Any chance for a global treaty on climate change evaporated amid the chaos of raging activists and pepper spray this past month in Copenhagen, Denmark. Even President Barack Obama's own urging for global leaders to accept a less-than-perfect agreement on climate change garnered no formal return.
Maybe we shouldn't expect the world to craft a perfect agreement on global warming. After all, our agricultural community can't reach consensus on climate change policy. Some groups, such as the National Farmers Union, endorse cap-and-trade legislation as the foundation for future climate goals. Others, such as the American Farm Bureau, oppose cap-and-trade, arguing that agriculture will suffer increased energy costs for little return on investment.

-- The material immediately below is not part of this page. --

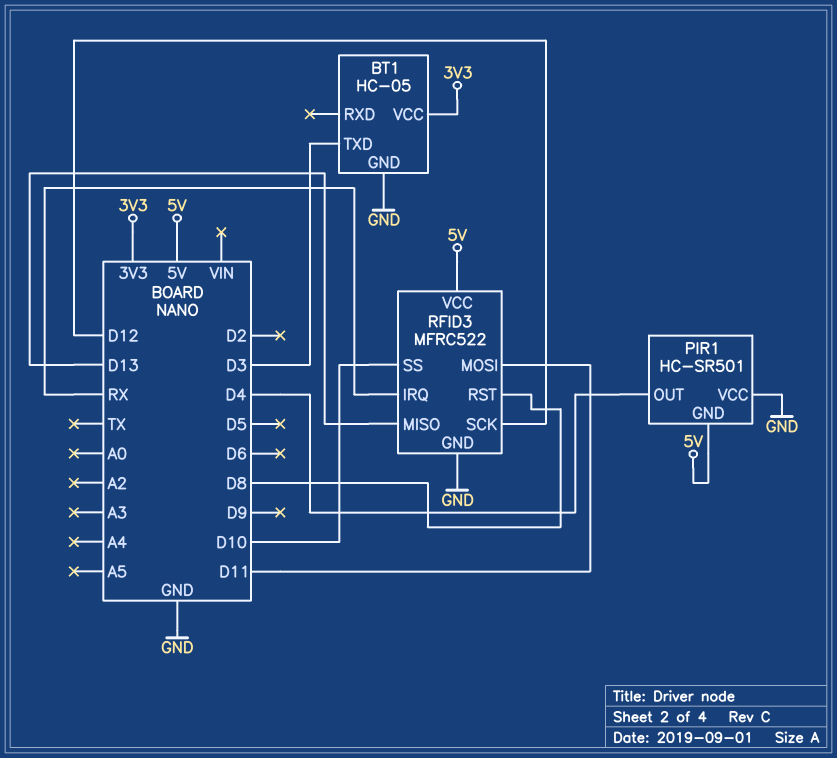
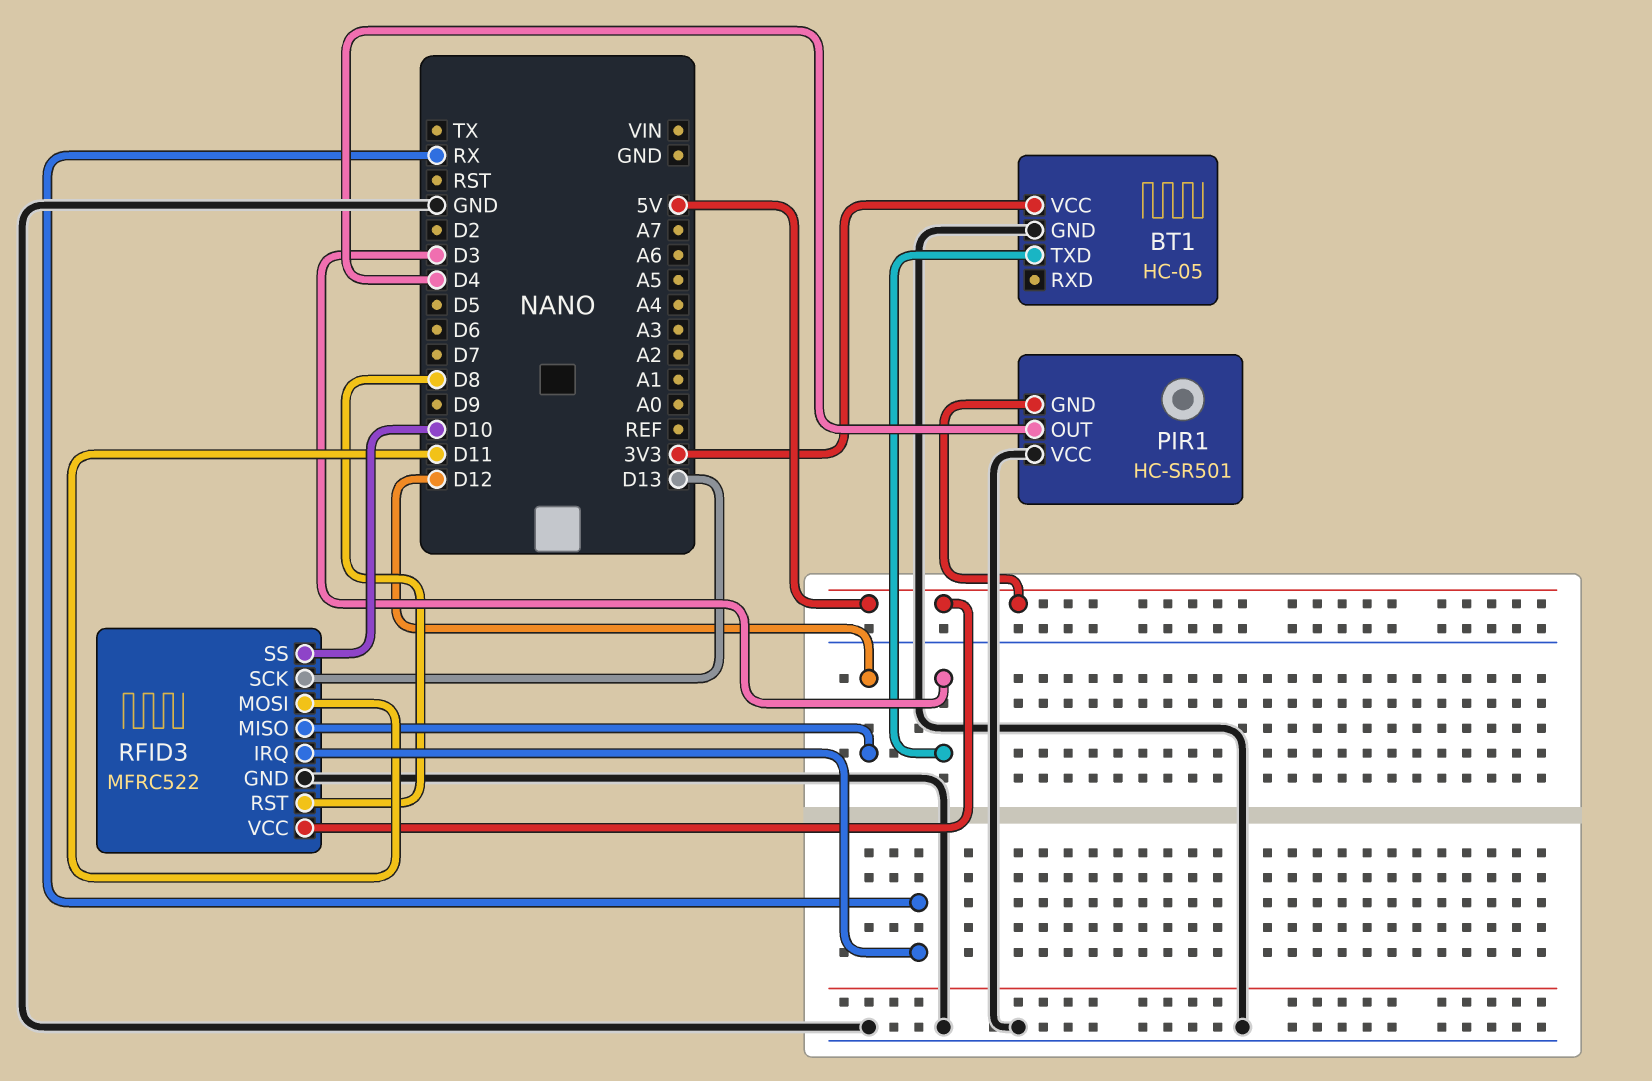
RFID3 pin MISO: D13 -> D12
RFID3 pin SCK: D12 -> D13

USDA says proposed climate legislation will have limited impacts on farm costs; meanwhile, the Environmental Protection Agency has issued findings that could penalize farms for releasing carbon emissions above a threshold. Who is right?
Whether you believe global warming is real or dismiss it as theory, the fact remains that climate change action is coming. Agriculture's current dissent is only delaying its involvement in major energy reform. Keep in mind: If you aren't part of the solution, you are part of the problem.
Neil Hamilton, director of the Ag Law Center at Drake University, attended the summit in Copenhagen and offers this perspective: "We shouldn't delude ourselves that the rest of the world won't act without us or that we are immune from either the natural effects of climate change or the political effects of policies developed in our absence.”
You can read about how climate-change legislation may affect you in Top Talk on pages 24 and 26 and "Climate-Change Shake-Up” on page 36.
In the Hot Seat. Speaking of changes in climate, I'm in the hot seat as the new editor of Top Producer. The publication has been in print for 27 years and I've written for 15 of those. Top Producer is where I cut my journalistic teeth and learned business strategies that apply to our family veterinary business. It's where I've met many of you and formed lasting friendships.
I have big shoes to fill following editor Greg Vincent. Luckily, he's still along for the ride, working beside me as the new editor of AgWeb.com
, our digital media outlet. Much like the ranch I grew up on, it takes lots of hands to make this magazine run smoothly. I look forward to the trail ahead.